6) Il doit y avoir collaboration entre l’AMGQ et les partenaires du réseau dans la
planification des soins à la personne âgée à travers le continuum de services, en
favorisant une hiérarchisation des soins et une utilisation plus efficace du gériatre37. De
plus, il faut s’assurer de la mise en place d’un plateau de différents professionnels de la
santé dédiés aux personnes âgées dans les différents secteurs du système de la santé et
travaillant en synergie avec les gériatres et plus spécifiquement de la présence de
l’infirmière clientèle personnes âgées (ou tout autre dénomination).
7) L’AMGQ doit assurer la diffusion du présent rapport, accompagnée au besoin d’un
support médiatique, pour faire connaître davantage le rôle de l’interniste-gériatre dans
le continuum de soins et amener les changements nécessaires auprès des décideurs.
37
Bergman, H et al.
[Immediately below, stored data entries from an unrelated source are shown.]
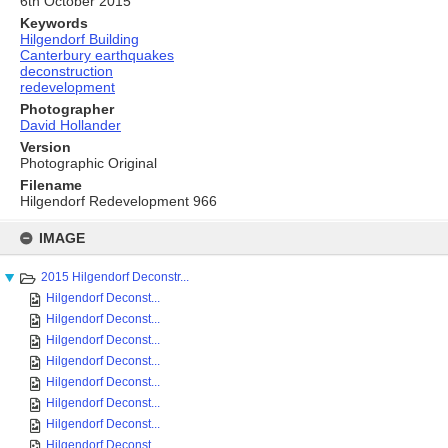
6th October 2015
Keywords
Hilgendorf Building
Canterbury earthquakes
deconstruction
redevelopment
Photographer
David Hollander
Version
Photographic Original
Filename
Hilgendorf Redevelopment 966
Skip
to
IMAGE
content
2015 Hilgendorf Deconstr...
Hilgendorf Deconst...
Hilgendorf Deconst...
Hilgendorf Deconst...
Hilgendorf Deconst...
Hilgendorf Deconst...
Hilgendorf Deconst...
Hilgendorf Deconst...
Hilgendorf Deconst...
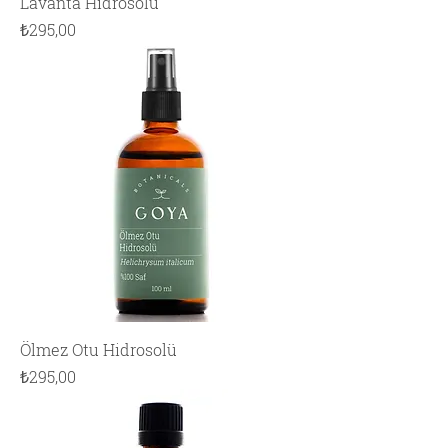
Lavanta Hidrosolü
Fiyat
₺295,00
Ölmez Otu Hidrosolü
Fiyat
₺295,00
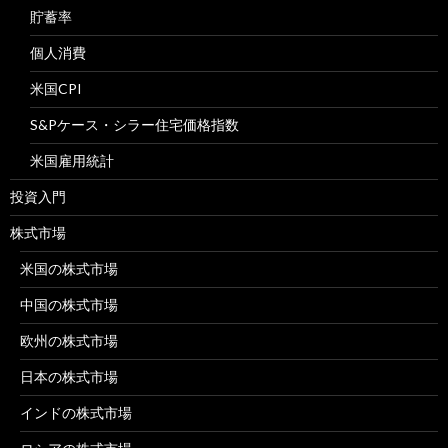
貯蓄率
個人消費
米国CPI
S&Pケース・シラー住宅価格指数
米国雇用統計
投資入門
株式市場
米国の株式市場
中国の株式市場
欧州の株式市場
日本の株式市場
インドの株式市場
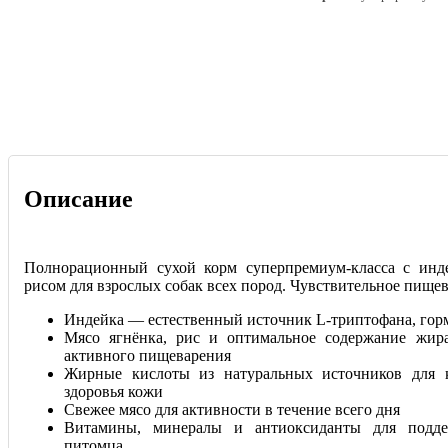
Описание
Полнорационный сухой корм суперпремиум-класса с инд
рисом для взрослых собак всех пород. Чувствительное пищев
Индейка — естественный источник L-триптофана, горм
Мясо ягнёнка, рис и оптимальное содержание жир
активного пищеварения
Жирные кислоты из натуральных источников для 
здоровья кожи
Свежее мясо для активности в течение всего дня
Витамины, минералы и антиоксиданты для подде
питомца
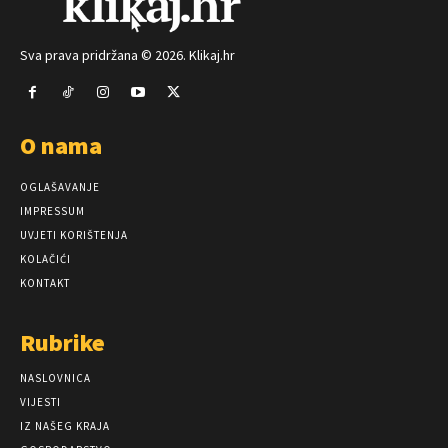
Sva prava pridržana © 2026. Klikaj.hr
O nama
OGLAŠAVANJE
IMPRESSUM
UVJETI KORIŠTENJA
KOLAČIĆI
KONTAKT
Rubrike
NASLOVNICA
VIJESTI
IZ NAŠEG KRAJA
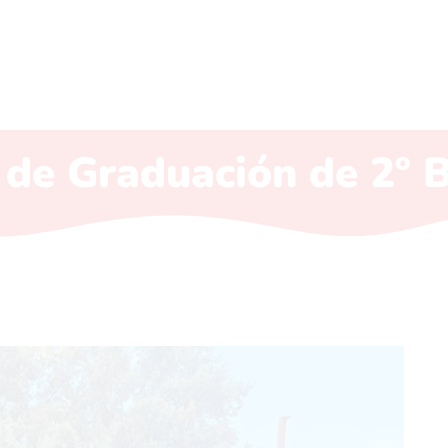
de Graduación de 2º B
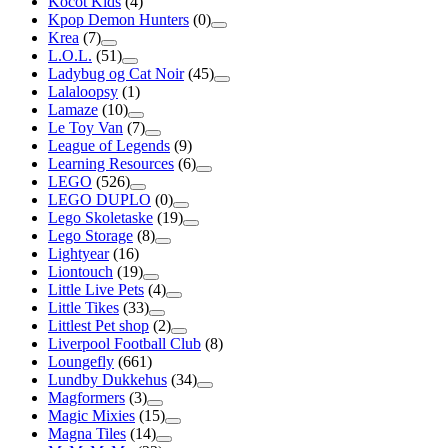
Kocot Kids
(4)
Kpop Demon Hunters
(0)
Krea
(7)
L.O.L.
(51)
Ladybug og Cat Noir
(45)
Lalaloopsy
(1)
Lamaze
(10)
Le Toy Van
(7)
League of Legends
(9)
Learning Resources
(6)
LEGO
(526)
LEGO DUPLO
(0)
Lego Skoletaske
(19)
Lego Storage
(8)
Lightyear
(16)
Liontouch
(19)
Little Live Pets
(4)
Little Tikes
(33)
Littlest Pet shop
(2)
Liverpool Football Club
(8)
Loungefly
(661)
Lundby Dukkehus
(34)
Magformers
(3)
Magic Mixies
(15)
Magna Tiles
(14)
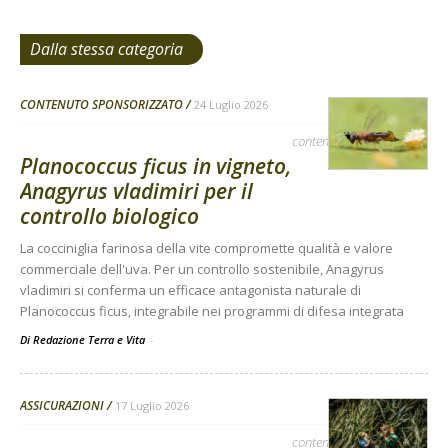
Dalla stessa categoria
CONTENUTO SPONSORIZZATO
24 Luglio 2026
contenuto sponsorizzato
Planococcus ficus in vigneto,
Anagyrus vladimiri per il
controllo biologico
La cocciniglia farinosa della vite compromette qualità e valore
commerciale dell'uva. Per un controllo sostenibile, Anagyrus
vladimiri si conferma un efficace antagonista naturale di
Planococcus ficus, integrabile nei programmi di difesa integrata
Di Redazione Terra e Vita
-
ASSICURAZIONI
17 Luglio 2026
contenuto sponsorizzato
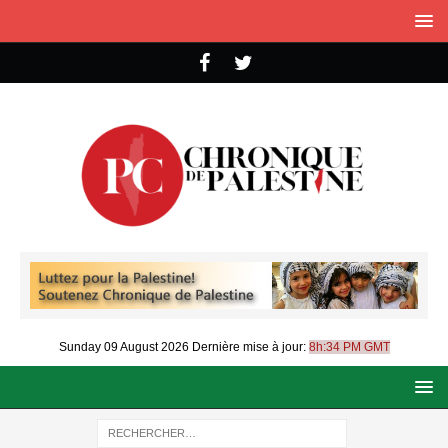
Sunday 09 August 2026
Dernière mise à jour:
8h:34 PM GMT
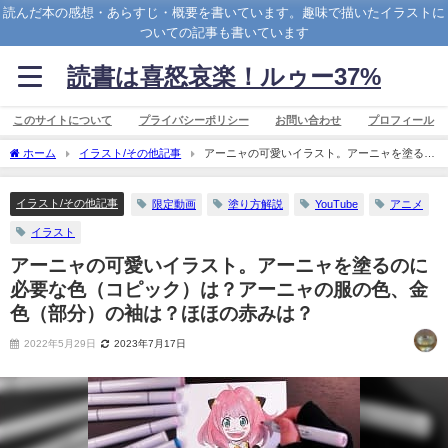
読んだ本の感想・あらすじ・概要を書いています。趣味で描いたイラストに
ついての記事も書いています
読書は喜怒哀楽！ルゥー37%
このサイトについて
プライバシーポリシー
お問い合わせ
プロフィール
ホーム
イラスト/その他記事
アーニャの可愛いイラスト。アーニャを塗るの
に必要な色（コピック）は？アーニャの服の色、金色（部分）の袖は？ほほの赤み
は？
イラスト/その他記事
限定動画
塗り方解説
YouTube
アニメ
イラスト
アーニャの可愛いイラスト。アーニャを塗るのに
必要な色（コピック）は？アーニャの服の色、金
色（部分）の袖は？ほほの赤みは？
2022年5月29日
2023年7月17日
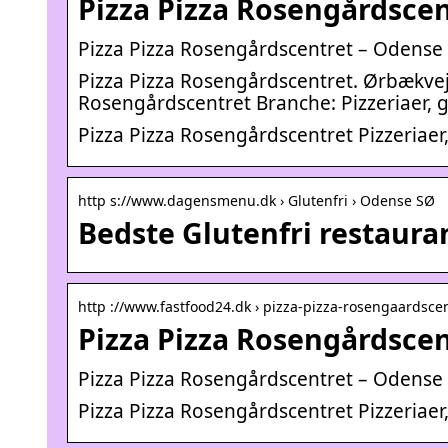
Pizza Pizza Rosengårdsce
Pizza Pizza Rosengårdscentret – Odense
Pizza Pizza Rosengårdscentret. Ørbækvej 
Rosengårdscentret Branche: Pizzeriaer, gr
Pizza Pizza Rosengårdscentret Pizzeriaer, 
http s://www.dagensmenu.dk › Glutenfri › Odense SØ
Bedste Glutenfri restaur
http ://www.fastfood24.dk › pizza-pizza-rosengaardsc
Pizza Pizza Rosengårdscen
Pizza Pizza Rosengårdscentret – Odense
Pizza Pizza Rosengårdscentret Pizzeriaer,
Les services spécialisés en gériatrie. 29 mai 2007.
46
8) L’AMGQ pourrait jouer un rôle de support à l’installation d’un gériatre seul dans un
nouveau milieu.
a. Conseils stratégiques et pratiques pour le gériatre,
b. Liste de prérequis (infrastructures et personnel) pour les établissements où un
gériatre s’installera,
c. Créer un espace d’échange virtuel d’informations, d’expériences et de projets
cliniques afin de briser l’isolement.